I photographed this apple about six years ago just outside of rural Bethel, Maine. It was a real visual cliché but I still like the image.

But even a simple piece of fruit can provoke some creative musings on the nature of human perception.

Consider these six views of an apple:

  1. The ancient Chinese philosopher Lao-Tse saw an apple hanging from a branch and was reported to have said — “Let it ripen and let it fall.” He would perceive the essence of all human existence with an unflinching eye.
  2. A hungry hiker gazing upon the apple would see a free snack. Maybe it was planted by Johnny Appleseed for famished wayfarers.
  3. A local journalist might scribble some snappy free associations for an autumn “local color” piece for the Sunday paper or a blog entry: Apple of my eye, An apple a day keeps the doctor away, etc.
  4. An 18th century Eastern European rabbi might see the fruit and coin a catchy proverb for his congregation: “To a worm in an apple, the whole world is an apple.” The same insight also apparently applies to horseradishes.
  5. A natural scientist wandering by would probably want to know the Latin name of this particular tree, how old it is, and if the roots are shallow or go deep.
  6. An economist or business person might survey the unblemished apple and start posing these hard-headed questions:

    Can the tree pay for itself? Is it worth investing in fertilizer, pruning, insecticide? Is it worth the effort and money to grow certified “organic” fruit? Does it make more sense to cut it down and mill it into boards for high-priced apple wood tables, chairs, and cupboards?
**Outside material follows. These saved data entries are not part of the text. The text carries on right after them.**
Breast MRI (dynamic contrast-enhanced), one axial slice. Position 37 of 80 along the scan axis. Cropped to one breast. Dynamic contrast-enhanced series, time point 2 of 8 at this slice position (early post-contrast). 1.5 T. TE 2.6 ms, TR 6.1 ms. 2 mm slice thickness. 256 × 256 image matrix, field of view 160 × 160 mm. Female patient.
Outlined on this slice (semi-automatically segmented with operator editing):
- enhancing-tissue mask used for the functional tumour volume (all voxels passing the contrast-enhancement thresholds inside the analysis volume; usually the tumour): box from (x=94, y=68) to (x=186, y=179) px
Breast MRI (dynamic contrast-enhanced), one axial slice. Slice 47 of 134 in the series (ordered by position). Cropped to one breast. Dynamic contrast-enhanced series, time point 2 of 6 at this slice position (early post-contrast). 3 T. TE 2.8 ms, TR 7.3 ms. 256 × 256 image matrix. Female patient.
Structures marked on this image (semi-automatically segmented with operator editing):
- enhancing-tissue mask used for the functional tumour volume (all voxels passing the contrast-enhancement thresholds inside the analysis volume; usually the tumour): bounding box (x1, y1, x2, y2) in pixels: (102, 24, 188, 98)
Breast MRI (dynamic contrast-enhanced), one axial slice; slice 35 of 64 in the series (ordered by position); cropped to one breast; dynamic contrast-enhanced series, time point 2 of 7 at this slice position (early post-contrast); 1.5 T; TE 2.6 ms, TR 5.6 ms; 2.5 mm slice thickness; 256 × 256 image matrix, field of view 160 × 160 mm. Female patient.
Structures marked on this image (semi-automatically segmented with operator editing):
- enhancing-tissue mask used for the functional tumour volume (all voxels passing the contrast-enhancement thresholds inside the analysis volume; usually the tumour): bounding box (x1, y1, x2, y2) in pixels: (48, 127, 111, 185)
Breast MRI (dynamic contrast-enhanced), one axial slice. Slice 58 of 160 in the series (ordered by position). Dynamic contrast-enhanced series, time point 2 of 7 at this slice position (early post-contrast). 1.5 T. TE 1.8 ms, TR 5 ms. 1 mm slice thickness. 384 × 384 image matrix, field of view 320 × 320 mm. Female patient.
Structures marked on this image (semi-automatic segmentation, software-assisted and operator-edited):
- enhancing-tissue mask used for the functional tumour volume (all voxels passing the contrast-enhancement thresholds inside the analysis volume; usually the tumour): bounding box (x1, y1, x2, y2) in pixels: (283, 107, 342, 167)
    With oil at well over a $130.00 per barrel, is firewood a better bet than fruit? Can the digital photo of the apple be sold to a stock photo company and then marketed to art directors worldwide?

    Can it be pressed into cider or made into apple sauce and put into glass bottles or cute plastic cups with eye-catching graphic labels that proclaims to the world that this is “Bob’s Best Old Tymie Natural Apple Sauce: Good for the Stomach & Spirit & Planet.”

Who we are and what we do in life determines so much of how we see an apple…or the world.

It is inherently difficult to believe that what we see is not what others see. And, of course, we are entitled to the first and biggest bite!